> **Directive**:
Go over the entries and report the lines where the word "Vectr" occurs.

> **Supplied data**:
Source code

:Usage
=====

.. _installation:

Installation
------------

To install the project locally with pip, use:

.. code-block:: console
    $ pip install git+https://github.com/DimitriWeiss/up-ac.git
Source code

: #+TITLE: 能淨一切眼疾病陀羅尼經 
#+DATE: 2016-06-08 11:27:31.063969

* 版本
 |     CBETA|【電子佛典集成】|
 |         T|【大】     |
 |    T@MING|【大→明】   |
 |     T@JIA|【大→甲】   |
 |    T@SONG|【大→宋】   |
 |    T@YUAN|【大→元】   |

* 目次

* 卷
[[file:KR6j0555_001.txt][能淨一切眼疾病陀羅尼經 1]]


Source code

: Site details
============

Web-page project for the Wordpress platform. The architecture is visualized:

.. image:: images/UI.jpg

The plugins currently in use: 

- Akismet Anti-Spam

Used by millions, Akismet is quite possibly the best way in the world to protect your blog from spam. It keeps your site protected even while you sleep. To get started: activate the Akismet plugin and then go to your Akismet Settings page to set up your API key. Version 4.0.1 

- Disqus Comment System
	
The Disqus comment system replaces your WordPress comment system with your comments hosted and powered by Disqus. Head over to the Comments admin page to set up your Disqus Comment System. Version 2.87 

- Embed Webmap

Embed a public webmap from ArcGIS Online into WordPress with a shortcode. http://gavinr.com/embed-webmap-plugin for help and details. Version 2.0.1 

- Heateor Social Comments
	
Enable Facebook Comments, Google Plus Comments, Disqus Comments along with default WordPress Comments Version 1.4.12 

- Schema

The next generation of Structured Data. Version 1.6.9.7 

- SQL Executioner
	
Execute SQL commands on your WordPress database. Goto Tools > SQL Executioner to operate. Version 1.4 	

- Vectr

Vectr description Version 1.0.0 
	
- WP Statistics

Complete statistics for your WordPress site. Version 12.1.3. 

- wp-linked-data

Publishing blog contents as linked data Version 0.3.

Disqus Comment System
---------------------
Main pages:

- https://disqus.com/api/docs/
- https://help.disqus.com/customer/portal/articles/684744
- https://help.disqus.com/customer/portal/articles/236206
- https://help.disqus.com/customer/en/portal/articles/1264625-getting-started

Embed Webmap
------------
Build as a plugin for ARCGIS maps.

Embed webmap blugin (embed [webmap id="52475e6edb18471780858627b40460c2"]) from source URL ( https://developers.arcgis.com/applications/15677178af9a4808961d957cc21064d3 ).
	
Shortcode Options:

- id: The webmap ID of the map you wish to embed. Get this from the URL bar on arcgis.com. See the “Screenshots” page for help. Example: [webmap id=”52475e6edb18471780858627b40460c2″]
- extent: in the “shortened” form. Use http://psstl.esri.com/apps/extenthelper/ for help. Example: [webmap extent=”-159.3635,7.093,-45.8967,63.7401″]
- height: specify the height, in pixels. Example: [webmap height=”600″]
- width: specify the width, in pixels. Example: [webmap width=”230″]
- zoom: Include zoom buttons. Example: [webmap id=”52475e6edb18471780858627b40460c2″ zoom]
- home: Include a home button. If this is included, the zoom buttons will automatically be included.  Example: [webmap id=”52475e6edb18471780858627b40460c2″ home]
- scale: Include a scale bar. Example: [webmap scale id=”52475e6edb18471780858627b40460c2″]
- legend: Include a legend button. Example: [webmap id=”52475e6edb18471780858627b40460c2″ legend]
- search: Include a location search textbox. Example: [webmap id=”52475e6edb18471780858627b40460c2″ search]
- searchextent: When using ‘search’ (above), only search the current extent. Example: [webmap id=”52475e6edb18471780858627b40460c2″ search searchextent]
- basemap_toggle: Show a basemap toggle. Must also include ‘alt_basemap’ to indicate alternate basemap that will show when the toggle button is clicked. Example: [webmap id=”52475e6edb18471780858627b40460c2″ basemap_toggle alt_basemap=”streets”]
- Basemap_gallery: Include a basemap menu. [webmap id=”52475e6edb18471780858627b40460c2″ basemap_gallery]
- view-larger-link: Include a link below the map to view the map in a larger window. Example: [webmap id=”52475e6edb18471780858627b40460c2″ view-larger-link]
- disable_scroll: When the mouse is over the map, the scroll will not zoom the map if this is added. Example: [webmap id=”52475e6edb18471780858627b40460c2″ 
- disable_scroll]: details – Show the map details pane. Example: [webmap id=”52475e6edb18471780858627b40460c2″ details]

> **Answer section**:
- Vectr
Vectr description Version 1.0.0 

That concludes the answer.